We do not have our own Data Centre infrastructure and therefore we rely on what our ISP’s are willing to support us with.
The idea of multiple tunnels and using ispf to supply this IP over the best path sounds interesting but may complicate our NAT configuration due to more interfaces.
Essentially what we want to achieve is ultra high uptime for this IP address while using as many third party internet wan connections as we like to provide more and more redundancy.
To minimize the total time of the outage, you must minimize both the detection time and the time needed for the actual failover. The faster you make a conclusion that the current connection is down, the sooner you can initiate the actual failover, but the higher the probability that you react too soon because only few packets got actually lost, so the resulting two failovers will cause more packets to get lost than just passively waiting a little longer. On the actual failover side, the L2TP authentication is a multi-packet exchange which also takes some time.

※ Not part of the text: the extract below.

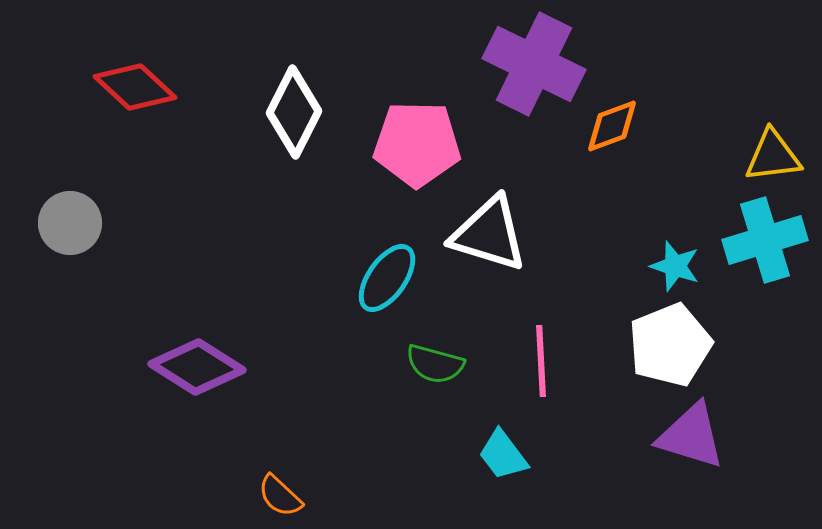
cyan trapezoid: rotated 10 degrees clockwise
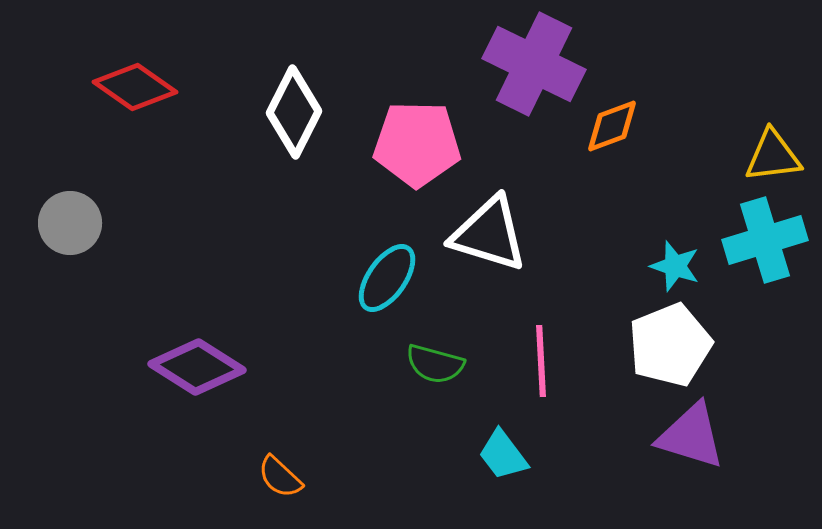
red diamond: rotated 8 degrees counterclockwise
orange semicircle: moved 19 px up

So you can continuously ping the L2TP server from each WAN and if the L2TP server stops responding via the preferred WAN, disable the L2TP client on that WAN and enable it on the other one. It needs scripts spawned by the scheduler or by netwatch; the minimum interval for both the scheduler and netwatch is 1s so you can make conclusions once per second at the fastest; during that second, you can send multiple ping probes and count the responses. Since you plan on using more than one backup uplink, you would need the on-up and on-down scripts of the netwatch to set and evaluate global variables to decide which L2TP client to enable and which ones to disable, which is prone to timing hazards; if you use a scheduled script instead, you can spawn a separate thread to ping via each WAN within the same reincarnation of the script and evaluate the summary results still within that reincarnation, so there is always only one thread that makes the decision and thus no space for timing hazards.

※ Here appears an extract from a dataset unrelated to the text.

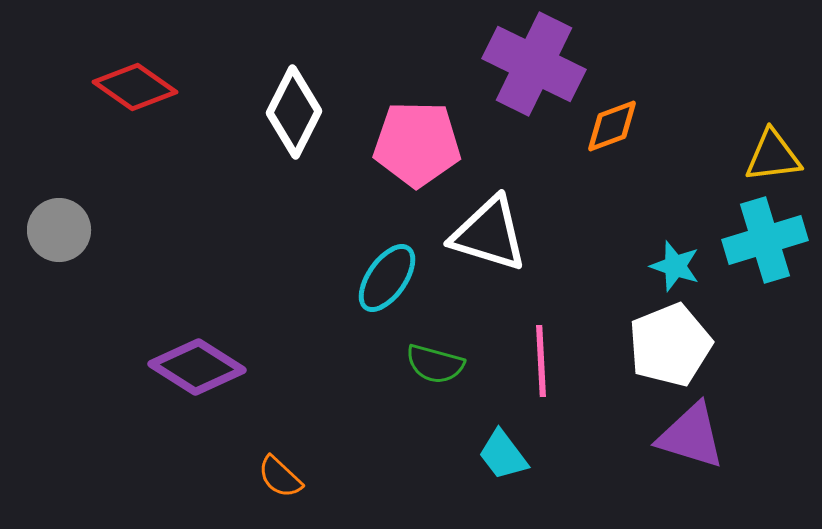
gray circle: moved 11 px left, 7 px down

The advantage of using multiple L2TP tunnels established permanently and using OSPF to choose between them on the fly is that you can use BFD to detect the outage of a path; BFD works in the sub-second domain but you cannot use it standalone, only in combination with OSPF or BFD. The public address would not be attached to any of those tunnels; instead, each tunnel would use a different private or CGNAT address at your end and the provider would route the traffic for the public one through any of the tunnels as per the OSPF decision. The NAT rules would match on an interface list that would contain all the tunnel interfaces, so it would not matter through which tunnel the initial packet of each connection would leave. Of course the action would have to be src-nat, not masquerade.
What i need help with is we want to make these IP addresses resilient across multiple totally separate third party connections. We have a main supplier on each IP which currently is supplying us an L2TP tunnel type connection for this IP address on each firewall however I want to make this move across the backup connections in the event of a failure with as little downtime as possible.
I’m afraid you can’t do that without your upstream concerned. it wasn’t about those layer 2 links - but those public ips are tied to their respective bgp asn.
you can peer with your bgp upstreams - but that won’t be an easy job to make your router a transit network. not to mention you are about to do prohibited route leaking.